Dom Cobb 7 / 10 04/06/2019 14:23:16 » Rispondi Mentre il mondo sta dibattendo sulla migliore linea d'azione da intraprendere in merito ai cosiddetti Titani -antiche creature primordiali come il ben noto Godzilla- l'agenzia segreta Monarch deve vedersela con il ritorno del più pericoloso di tutti, un drago a tre teste di nome Ghidora, orchestrato da un gruppo di ecoterroristi fanatici... Senza mezzi termini, questo seguito del capostipite del 2014 è un film più o meno della stessa qualità del predecessore, anche se intrattiene e funziona per motivi molto diversi. Se il film di Gareth Edwards prediligeva un approccio slow-burn in stile quasi hitchcockiano, concentrandosi sulla suspense e sul dramma umano più che sui mostri titolari, qui invece siamo di fronte a una scarica di adrenalina dall'inizio alla fine, uno sconvolgente spettacolo che si basa su una gloriosa fotografia, effetti speciali impeccabili, una colonna sonora epica e scene d'azione mastodontiche. Il ritmo elevato e la frequenza con cui si viene bombardati da scene di dimensioni gargantuesche e un sound design davvero notevole permettono di ignorare o quanto meno limitare gli inevitabili problemi di scrittura. Ora, è doveroso premettere che elementi come realismo o sincere, genuine emozioni che non rientrino nel campo dell'eccitazione e dell'entusiasmo non hanno nulla a che vedere con film di questo genere; i personaggi umani sono abbozzati in maniera alquanto superficiale, le loro sottotrame sono senz'altro troppe e in più di un punto impediscono una visione perfettamente fluida.

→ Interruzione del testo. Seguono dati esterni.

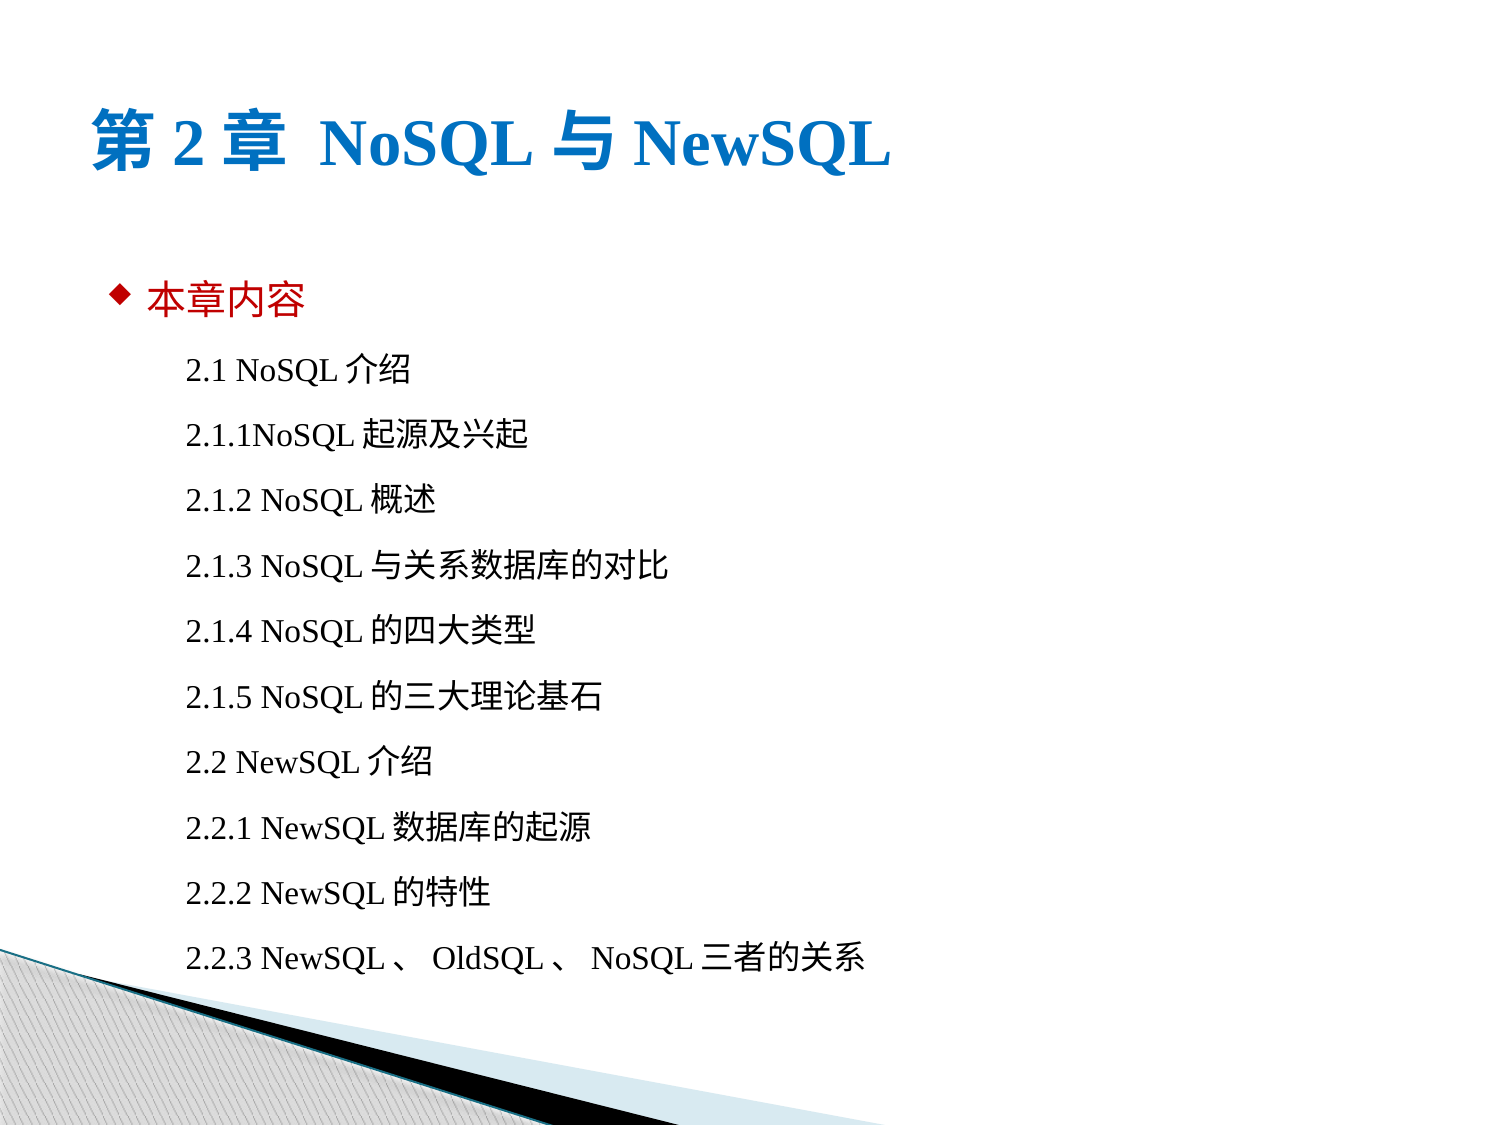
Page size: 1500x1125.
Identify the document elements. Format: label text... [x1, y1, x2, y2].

Fra i membri della Monarch, ci sono minimo due o tre personaggi che avrebbero potuto essere tagliati o combinati in un unico personaggio, e altri come i militari o il comandante della "fortezza volante" sono assolutamente inutili. Anche il mitico Charles Dance, il Tywin Lannister del Trono di Spade, viene utilizzato poco, dato che per la maggior parte del tempo se ne sta lì a parlare con la sua solita faccia seria, senza mai rappresentare una vera, tangibile minaccia.
Però lo spazio riservato tutti loro è comunque sufficiente a creare un minimo di empatia, e questo grazie anche a degli interpreti efficaci: tutti fanno un buon lavoro, e a spiccare sono Kyle Chandler, padre tormentato, Millie Bobby Brown figlia alienata ma tutt'altro che indifesa, e il solito Ken Watanabe, cui basta un semplice sguardo serio e cupo per rubare la scena. Inoltre, la scelta, dovuta anche se convenzionale, di incentrare il fulcro delle vicende umane su un dramma famigliare, funziona abbastanza come filo conduttore dal primo al terzo atto. E fa piacere notare come uno degli aspetti più interessanti del film precedente venga portato avanti in maniera forse non proprio originale, ma comunque efficace nel suo contesto.
Le tematiche a sfondo ecologista fanno nuovamente capolino qui e là, sebbene sarebbe stato meglio concentrarsi su di esse con maggiore convinzione; inoltre, ai famigerati Titani continua ad essere conferita una sorta di personalità capace di renderli più che semplici mostri senza cervello atti solo a distruggere per il puro gusto di farlo (in tal senso, la scena fra Godzilla e il dottor Serizawa è forse il momento più riuscito).
Per il resto, si rientra nei parametri tipici del blockbuster hollywoodiano: la regia raffinata di Edwards viene messa da parte a favore di quella più concitata e meno sicura di Michael Dougherty, e la maggiore cura nella rappresentazione delle dimensioni e del peso fisico dei mostri viene sacrificata a favore di un più alto tasso di azione, spettacolarità e distruzione urbana. Non è necessariamente un male però, visto che tutto ciò viene realizzato con competenza, passione e un evidente rispetto per i numerosi decenni di storia del franchise, cui io personalmente sono estraneo. Alla fine, i vari pezzi del puzzle vengono messi insieme in modo sufficientemente organico e il tutto, stranamente, funziona. Le forzature ci sono, ma non danno fastidio perché uno, in qualche modo, quasi se le aspetta da un film simile; i problemi soliti del cinema americano d'intrattenimento degli ultimi vent'anni sono presenti (ritmo troppo veloce, mancanza di peso emotivo, troppi personaggi e trama troppo complicata), ma ormai vengono accettati come la normalità, quindi non è una sorpresa; forse, la parte migliore è che, caso unico per un film che fa parte di un universo cinematografico, non bisogna aver visto nessuno degli altri film per capire cosa sta succedendo. Magari è un pelino inferiore rispetto al predecessore, ma, preso a sé, svolge bene il suo compito di intrattenere senza troppe pretese.